__WORK REQUIRED__
Show each line of the entries below in which the word "License" appears.

__DATA FOR REVIEW__

• • •

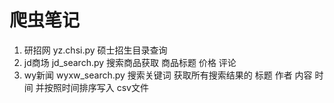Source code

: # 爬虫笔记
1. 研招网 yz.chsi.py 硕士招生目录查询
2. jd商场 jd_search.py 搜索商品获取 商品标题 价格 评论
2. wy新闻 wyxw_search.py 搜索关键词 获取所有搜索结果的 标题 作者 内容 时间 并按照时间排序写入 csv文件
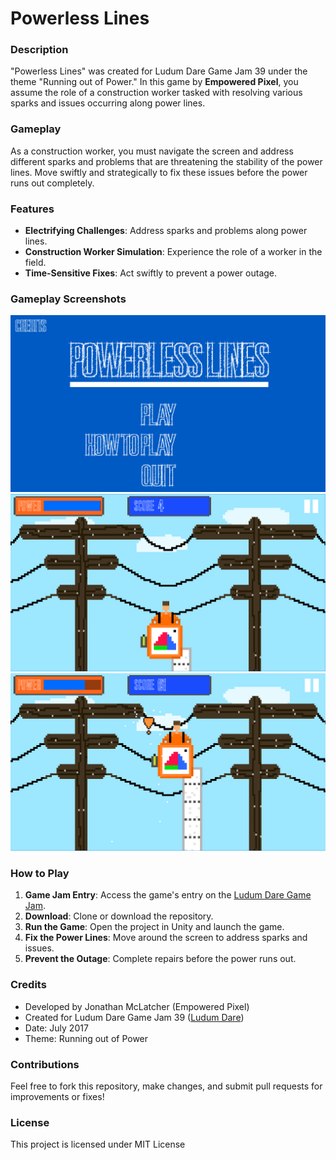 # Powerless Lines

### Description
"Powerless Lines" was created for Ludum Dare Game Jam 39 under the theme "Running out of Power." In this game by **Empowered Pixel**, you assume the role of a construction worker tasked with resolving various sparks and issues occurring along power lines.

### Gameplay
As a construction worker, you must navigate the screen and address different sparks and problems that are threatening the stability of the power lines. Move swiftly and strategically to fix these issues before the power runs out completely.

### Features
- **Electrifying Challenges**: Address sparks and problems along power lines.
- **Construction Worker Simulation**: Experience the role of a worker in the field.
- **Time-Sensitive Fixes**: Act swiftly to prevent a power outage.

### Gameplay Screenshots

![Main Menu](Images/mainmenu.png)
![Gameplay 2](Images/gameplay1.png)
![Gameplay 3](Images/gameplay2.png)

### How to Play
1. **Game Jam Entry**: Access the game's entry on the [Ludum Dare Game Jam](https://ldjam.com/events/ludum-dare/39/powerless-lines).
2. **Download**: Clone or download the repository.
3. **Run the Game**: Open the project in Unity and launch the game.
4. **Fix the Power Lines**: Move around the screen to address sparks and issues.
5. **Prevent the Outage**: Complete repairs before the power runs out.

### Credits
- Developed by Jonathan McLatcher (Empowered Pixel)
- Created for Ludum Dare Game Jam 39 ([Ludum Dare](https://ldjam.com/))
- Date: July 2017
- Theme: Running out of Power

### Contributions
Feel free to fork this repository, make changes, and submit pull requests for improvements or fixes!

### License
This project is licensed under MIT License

• • •

__REPLY TO THE TASK__
### License
This project is licensed under MIT License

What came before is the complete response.